Historischer Kontext: Griechenland 1940–1945 und das Schicksal von Vlasisos X.
a) Besatzung Griechenlands (1941–1944)
Griechenland wurde im April 1941 von deutschen, italienischen und bulgarischen Truppen besetzt. Das Land wurde in Besatzungszonen aufgeteilt, Athen lag in der deutschen Zone. Die Besatzung führte zu Nahrungsmittelknappheit, Hunger und Krankheit. Besonders die Jahre 1941–1942 waren durch die Hungersnot in Athen gekennzeichnet. Viele Familien mussten Vorräte verstecken oder selbst Lebensmittel besorgen, oft unter Lebensgefahr...
b) Alltag unter Besatzung
Deutsche Truppen führten regelmäßige Razzien, Beschlagnahmungen und willkürliche Verhaftungen durch. Kinder und Jugendliche waren besonders gefährdet: Beschuldigungen wegen „Diebstahls“ oder „Mitwirkung von Partisanen“. Einziehung von Besitz, Lebensmitteln oder Werkzeug. Das zivile Leben war geprägt von Misstrauen, Angst und Kontrollverlust.
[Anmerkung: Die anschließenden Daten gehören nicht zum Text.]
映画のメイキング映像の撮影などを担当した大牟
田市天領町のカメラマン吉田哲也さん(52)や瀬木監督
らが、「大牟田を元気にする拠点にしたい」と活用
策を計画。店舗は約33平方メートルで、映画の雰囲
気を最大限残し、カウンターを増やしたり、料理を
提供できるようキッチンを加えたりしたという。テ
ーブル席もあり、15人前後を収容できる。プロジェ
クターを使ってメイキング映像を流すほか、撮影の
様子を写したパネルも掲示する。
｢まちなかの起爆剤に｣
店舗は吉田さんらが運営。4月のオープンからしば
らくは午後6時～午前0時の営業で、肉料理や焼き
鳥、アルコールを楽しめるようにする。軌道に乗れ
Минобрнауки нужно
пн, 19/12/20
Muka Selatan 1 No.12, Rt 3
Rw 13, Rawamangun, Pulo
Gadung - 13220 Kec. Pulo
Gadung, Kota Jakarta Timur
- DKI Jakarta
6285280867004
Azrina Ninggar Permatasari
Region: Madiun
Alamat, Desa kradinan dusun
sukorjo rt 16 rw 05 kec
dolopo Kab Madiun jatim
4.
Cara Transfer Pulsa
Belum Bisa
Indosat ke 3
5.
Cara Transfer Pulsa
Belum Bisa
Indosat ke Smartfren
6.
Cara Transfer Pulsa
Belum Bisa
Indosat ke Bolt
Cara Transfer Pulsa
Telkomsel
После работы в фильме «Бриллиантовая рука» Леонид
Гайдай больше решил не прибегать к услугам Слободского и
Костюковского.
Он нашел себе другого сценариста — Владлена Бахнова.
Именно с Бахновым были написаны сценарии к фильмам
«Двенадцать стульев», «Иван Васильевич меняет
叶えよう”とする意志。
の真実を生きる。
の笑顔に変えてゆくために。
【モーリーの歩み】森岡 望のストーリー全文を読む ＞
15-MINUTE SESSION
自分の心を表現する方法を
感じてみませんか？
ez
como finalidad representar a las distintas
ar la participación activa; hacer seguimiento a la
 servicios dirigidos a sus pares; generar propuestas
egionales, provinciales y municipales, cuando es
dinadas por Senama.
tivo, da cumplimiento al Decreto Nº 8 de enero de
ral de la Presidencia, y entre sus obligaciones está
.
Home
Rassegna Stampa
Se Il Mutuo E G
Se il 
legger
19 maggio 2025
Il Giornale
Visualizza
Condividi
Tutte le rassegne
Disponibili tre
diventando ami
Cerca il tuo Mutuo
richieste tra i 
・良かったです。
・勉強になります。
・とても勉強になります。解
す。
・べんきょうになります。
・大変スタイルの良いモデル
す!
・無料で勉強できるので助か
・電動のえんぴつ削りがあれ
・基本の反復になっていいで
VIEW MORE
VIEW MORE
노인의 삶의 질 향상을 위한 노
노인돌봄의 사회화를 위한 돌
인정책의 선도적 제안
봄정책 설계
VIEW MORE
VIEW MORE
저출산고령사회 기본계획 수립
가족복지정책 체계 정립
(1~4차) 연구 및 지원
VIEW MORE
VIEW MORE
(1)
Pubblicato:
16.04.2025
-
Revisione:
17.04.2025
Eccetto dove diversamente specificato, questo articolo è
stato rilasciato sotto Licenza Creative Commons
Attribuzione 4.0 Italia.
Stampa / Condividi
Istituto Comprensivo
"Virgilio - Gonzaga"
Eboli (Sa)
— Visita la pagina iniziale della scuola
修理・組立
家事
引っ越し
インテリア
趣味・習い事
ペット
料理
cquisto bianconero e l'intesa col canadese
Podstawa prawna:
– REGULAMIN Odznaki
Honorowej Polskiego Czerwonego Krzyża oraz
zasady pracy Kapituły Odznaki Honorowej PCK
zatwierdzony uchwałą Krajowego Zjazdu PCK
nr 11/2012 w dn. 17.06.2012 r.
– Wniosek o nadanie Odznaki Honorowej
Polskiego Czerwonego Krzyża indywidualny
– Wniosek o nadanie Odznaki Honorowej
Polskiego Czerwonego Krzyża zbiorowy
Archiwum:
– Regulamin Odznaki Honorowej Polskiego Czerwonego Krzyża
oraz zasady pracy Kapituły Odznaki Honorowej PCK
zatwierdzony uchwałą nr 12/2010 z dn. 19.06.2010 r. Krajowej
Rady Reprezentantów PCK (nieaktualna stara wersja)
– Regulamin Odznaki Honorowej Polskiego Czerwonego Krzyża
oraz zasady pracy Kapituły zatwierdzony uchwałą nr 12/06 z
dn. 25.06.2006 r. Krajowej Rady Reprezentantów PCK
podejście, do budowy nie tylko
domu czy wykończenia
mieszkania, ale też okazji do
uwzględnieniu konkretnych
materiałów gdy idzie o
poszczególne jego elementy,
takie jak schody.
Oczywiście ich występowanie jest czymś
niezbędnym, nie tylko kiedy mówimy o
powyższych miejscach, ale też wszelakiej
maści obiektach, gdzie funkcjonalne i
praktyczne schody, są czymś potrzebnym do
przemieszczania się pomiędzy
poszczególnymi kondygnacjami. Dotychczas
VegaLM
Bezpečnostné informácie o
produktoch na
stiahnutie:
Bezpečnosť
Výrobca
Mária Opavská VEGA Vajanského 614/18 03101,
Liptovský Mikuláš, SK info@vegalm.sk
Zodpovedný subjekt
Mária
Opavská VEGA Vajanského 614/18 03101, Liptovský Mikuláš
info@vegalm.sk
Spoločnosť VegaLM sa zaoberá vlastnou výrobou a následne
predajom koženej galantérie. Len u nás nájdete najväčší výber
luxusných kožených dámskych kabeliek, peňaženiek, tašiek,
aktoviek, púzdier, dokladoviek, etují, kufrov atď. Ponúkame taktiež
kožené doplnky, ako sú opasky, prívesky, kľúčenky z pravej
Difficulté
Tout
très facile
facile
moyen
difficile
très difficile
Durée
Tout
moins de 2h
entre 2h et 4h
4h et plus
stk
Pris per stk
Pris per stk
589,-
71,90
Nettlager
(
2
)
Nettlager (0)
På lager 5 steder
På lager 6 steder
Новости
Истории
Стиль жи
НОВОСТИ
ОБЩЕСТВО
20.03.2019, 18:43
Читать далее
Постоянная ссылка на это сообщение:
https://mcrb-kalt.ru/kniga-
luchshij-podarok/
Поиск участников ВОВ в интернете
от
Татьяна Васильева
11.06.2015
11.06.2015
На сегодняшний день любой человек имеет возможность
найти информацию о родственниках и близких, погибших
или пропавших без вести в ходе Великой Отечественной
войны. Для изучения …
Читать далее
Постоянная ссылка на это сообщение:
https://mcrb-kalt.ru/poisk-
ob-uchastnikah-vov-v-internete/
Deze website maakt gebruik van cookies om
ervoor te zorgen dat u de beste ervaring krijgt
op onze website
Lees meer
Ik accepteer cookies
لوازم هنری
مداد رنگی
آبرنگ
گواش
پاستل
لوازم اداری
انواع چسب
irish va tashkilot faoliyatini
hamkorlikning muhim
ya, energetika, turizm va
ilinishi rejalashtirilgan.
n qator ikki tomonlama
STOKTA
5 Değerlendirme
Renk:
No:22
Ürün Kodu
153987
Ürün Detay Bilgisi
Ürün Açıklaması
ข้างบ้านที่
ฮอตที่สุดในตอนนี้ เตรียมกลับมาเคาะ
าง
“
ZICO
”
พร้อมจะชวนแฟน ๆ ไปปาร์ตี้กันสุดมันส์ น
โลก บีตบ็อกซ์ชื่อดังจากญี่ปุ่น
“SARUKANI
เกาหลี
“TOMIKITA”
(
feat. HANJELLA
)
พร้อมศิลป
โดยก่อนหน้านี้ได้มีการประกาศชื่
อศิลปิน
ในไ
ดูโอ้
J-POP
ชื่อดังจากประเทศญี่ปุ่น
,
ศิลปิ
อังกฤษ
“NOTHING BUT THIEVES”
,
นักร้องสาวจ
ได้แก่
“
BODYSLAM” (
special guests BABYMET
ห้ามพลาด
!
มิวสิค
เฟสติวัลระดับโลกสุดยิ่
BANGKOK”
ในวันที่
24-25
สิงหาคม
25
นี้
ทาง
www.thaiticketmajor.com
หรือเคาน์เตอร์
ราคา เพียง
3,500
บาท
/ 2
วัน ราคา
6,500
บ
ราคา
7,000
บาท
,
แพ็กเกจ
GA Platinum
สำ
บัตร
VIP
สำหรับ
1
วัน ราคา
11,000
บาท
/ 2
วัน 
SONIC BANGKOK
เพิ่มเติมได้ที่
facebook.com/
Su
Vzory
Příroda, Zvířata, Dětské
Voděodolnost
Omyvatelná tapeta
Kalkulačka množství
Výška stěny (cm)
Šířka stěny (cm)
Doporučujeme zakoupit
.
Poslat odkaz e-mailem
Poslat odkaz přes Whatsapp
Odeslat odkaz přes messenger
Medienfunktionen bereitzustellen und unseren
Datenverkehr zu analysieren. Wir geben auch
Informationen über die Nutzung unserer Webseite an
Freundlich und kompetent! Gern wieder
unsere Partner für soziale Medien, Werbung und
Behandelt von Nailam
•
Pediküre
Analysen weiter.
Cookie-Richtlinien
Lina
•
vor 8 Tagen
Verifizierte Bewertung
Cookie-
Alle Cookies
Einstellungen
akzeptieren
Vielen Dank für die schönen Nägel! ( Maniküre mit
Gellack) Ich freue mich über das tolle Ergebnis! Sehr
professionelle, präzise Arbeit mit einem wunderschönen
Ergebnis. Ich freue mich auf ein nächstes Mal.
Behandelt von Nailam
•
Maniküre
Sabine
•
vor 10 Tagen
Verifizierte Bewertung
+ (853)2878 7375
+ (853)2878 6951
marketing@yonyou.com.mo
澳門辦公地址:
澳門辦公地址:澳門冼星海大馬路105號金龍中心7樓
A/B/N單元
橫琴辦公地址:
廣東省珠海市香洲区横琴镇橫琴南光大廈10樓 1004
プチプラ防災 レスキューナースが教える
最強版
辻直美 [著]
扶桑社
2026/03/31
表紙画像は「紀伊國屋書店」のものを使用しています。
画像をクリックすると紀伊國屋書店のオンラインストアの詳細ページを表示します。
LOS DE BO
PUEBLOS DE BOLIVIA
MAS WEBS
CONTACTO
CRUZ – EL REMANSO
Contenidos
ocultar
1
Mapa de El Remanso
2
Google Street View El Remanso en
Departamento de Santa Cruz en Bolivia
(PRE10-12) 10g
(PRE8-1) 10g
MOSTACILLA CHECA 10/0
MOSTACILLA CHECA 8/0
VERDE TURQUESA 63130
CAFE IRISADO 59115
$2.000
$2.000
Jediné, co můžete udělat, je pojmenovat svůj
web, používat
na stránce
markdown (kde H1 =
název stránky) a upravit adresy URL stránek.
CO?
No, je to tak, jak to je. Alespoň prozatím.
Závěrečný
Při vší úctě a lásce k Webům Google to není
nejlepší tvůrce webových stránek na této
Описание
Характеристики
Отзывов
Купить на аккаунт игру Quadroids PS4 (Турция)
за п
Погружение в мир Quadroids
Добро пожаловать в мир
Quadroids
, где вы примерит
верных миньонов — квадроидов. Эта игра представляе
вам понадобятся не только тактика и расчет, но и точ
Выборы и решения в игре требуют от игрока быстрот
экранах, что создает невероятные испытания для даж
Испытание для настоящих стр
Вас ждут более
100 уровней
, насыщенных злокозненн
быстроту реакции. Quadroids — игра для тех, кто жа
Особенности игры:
c) Partisanen und Widerstand
Viele Griechen schlossen sich dem Widerstand (ELAS, EDES u. a.) an, der Sabotageakte gegen die Besatzung durchführte. Angehörige von Partisanenfamilien, auch Kinder, wurden oft verdächtigt, Helfer oder Sympathisanten zu sein. In Vlasisos’ Fall: Sein Vater versteckte Vorräte und Holz in den Bergen – ein Risiko, das die Familie in Gefahr brachte.
d) Deportation in Konzentrationslager
Deutsche Besatzungstruppen deportierten nicht nur politische Gegner, sondern auch Zivilisten aus besetzten Gebieten in deutsche KZs. Vlasisos wurde nach Neuengamme bei Hamburg verschleppt, ein KZ, in dem Häftlinge unter Zwangsarbeit, Hunger, Krankheit und Gewalt litten. Neuengamme hatte zahlreiche Außenlager im Norden Deutschlands, darunter im Emsland, wo viele Zwangsarbeiter unter menschenunwürdigen Bedingungen arbeiteten.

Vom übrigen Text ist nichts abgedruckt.